Thomas Meaney | Times Literary Supplement
"[A] savage, preternatural political economy treatise."
Jacqueline Reuss | Brooklyn Rail
"Thought-provoking. . . . According to Neel, this very general layout is essentially an international 'geography.' For us, it can serve as a tool in identifying and understanding common threads, despite very significant differences between China, the US, and, say, France."
H-Socialisms
"Neel draws on his personal experience of precarious, low-wage labor to highlight the new economic and social geography that global capitalism is shaping. A new entry in the Reaktion Books series Field Notes, which examines 'today’s global turmoil as it unfolds,' Neel’s Hinterland analyzes the increasing agglomeration of wealth and opportunity in a few key urban centers, the resulting hollowing out of rural areas, and the political consequences and opportunities these changes present, chiefly in the United States. Against the decades of global economic restructuring under neoliberalism, with its massive upward redistributions of wealth and widening inequality, something has to give. Neel emphasizes the anger and violence roiling beneath the surface of our daily lives. Whether the pending rebellion can be harnessed to create a more just order or will fuel reactionary, ethnonationalist ends remains to be seen. What seems obvious to Neel, however, is that the center cannot hold."
Middle West Review
"This provocative book is a complicated study of life in deindustrialized zones across the country, with implications for similar areas around the globe. By examining the human and geographical byproducts of an economic order in which 'dispossession occurs across decades,' Neel elaborates on the reasons why hinterland populations resist (and resent) global systems of power. As a result, Hinterland offers a way of thinking about regional life and culture that is not beholden to traditional boundaries."
Arlie Hochschild, author of the National Book Award finalist "Strangers in Their Own Land: Anger and Mourning on the American Right"

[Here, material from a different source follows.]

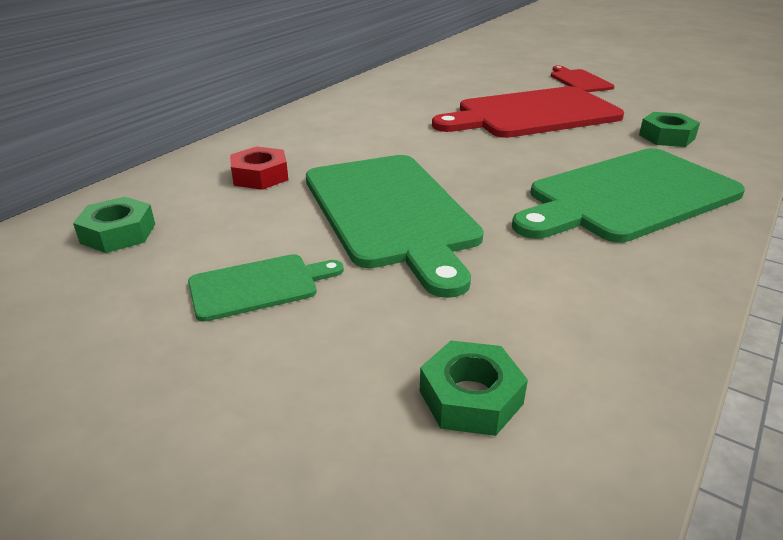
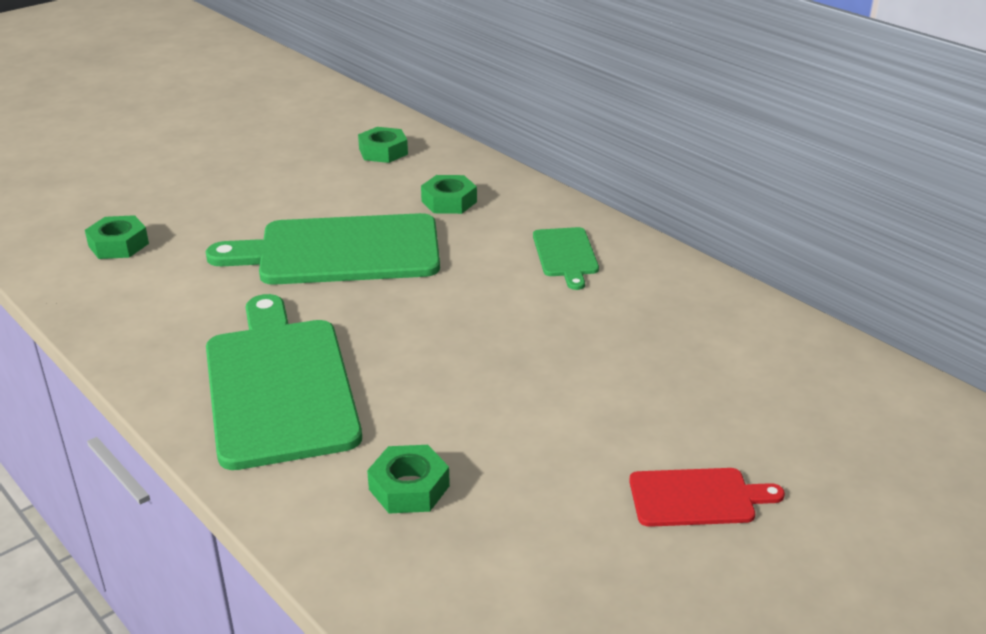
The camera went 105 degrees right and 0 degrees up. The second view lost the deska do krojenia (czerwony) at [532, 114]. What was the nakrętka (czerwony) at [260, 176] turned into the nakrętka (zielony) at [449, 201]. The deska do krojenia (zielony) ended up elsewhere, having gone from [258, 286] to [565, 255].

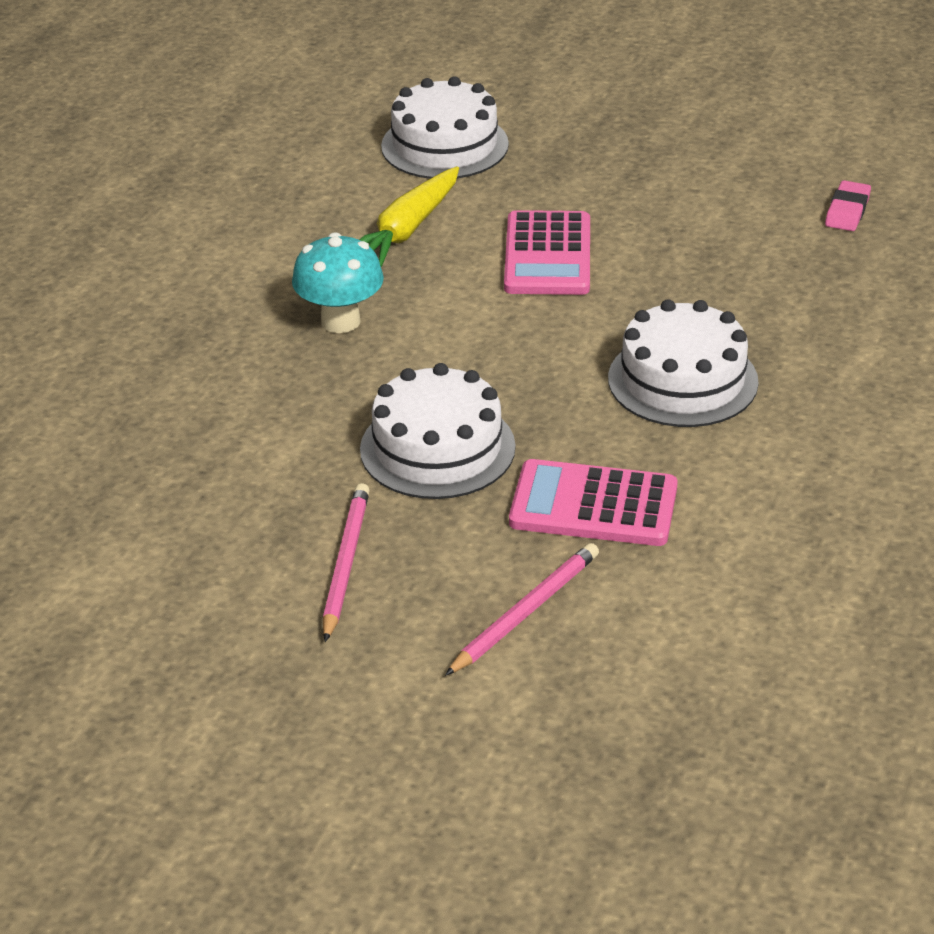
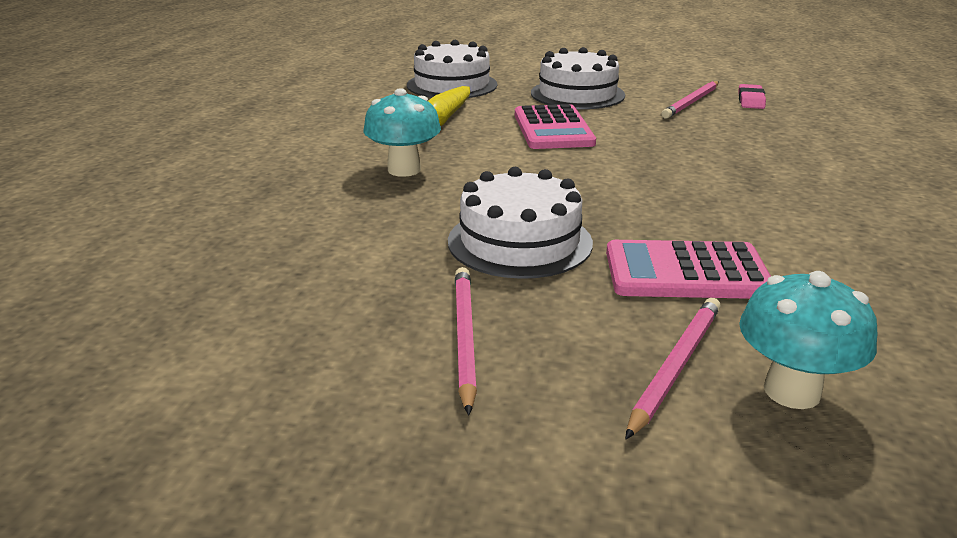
The camera went 10 degrees left and 10 degrees down. The tort (biały) ended up elsewhere, having gone from [682, 380] to [577, 94]. The second view gained the ołówek (różowy) at [691, 102]. The second view gained the grzyb (turkusowy) at [792, 391].

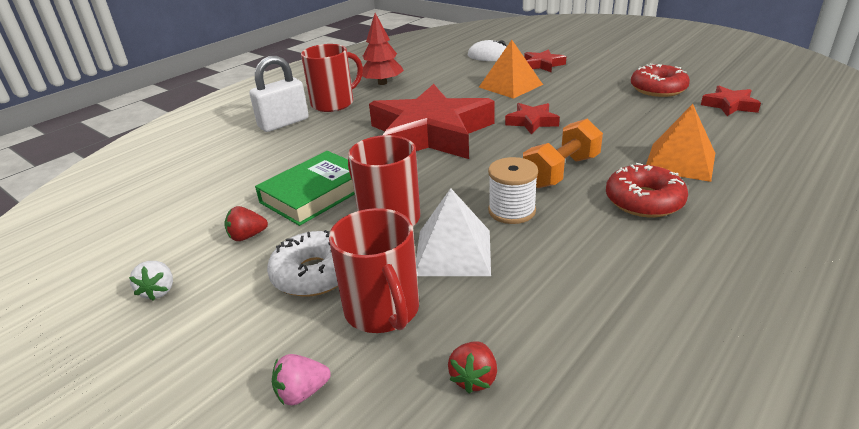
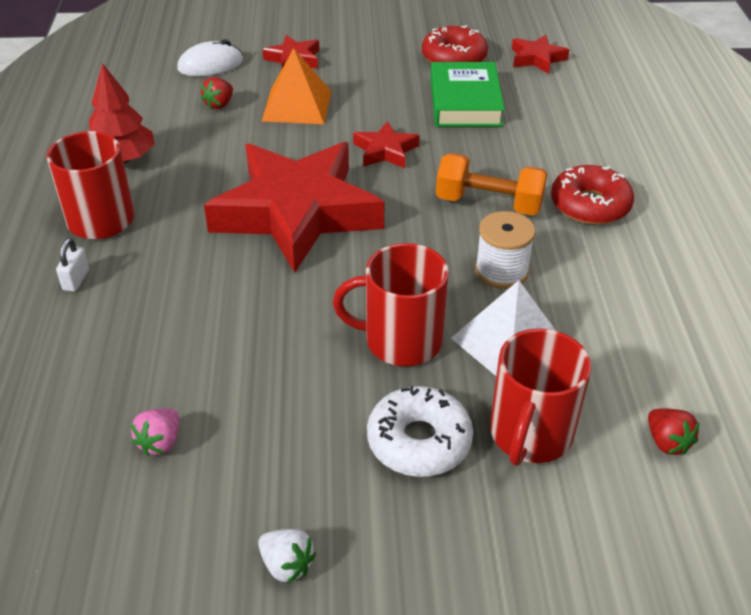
The camera went 45 degrees left and 10 degrees up. The size of the kłódka (biały) at [283, 123] changed by a factor of 0.47. The second view lost the piramida (pomarańczowy) at [680, 161]. The hantel (pomarańczowy) at [561, 171] ended up facing another way, 75 degrees counterclockwise from before. The książka (zielony) ended up elsewhere, having gone from [315, 194] to [465, 102]. The truskawka (czerwony) ended up elsewhere, having gone from [247, 236] to [219, 104]. The kubek (czerwony) at [383, 311] ended up facing another way, 90 degrees clockwise from before. The truskawka (różowy) ended up elsewhere, having gone from [302, 393] to [160, 442].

“Imagine Patrick Leigh Fermor and Karl Marx on a road trip through the hubs and corridors, empty rural tracts and dreary outer suburbs of rust-belt America in search of a central authority to whom one could lodge a complaint, and find no one home—in fact, home itself gone. Neel takes us on a breathless tour of ‘economic geography’ . . . all the while asking where, under capitalism, the United States and the world is going. Ambitious, polemical, brilliant, this book reminds us of the very urgency of his question.”
Steve Fraser, author of "The Age of Acquiescence: The Life and Death of American Resistance to Organized Wealth and Power"
“Neel’s dazzling journeys through the burned-over landscapes of end-time capitalism . . . compel us to rethink what class conflict looks like not only in America, but around the world. The exhausted shibboleths of what’s left of the Left vaporize in the heat of his prose.”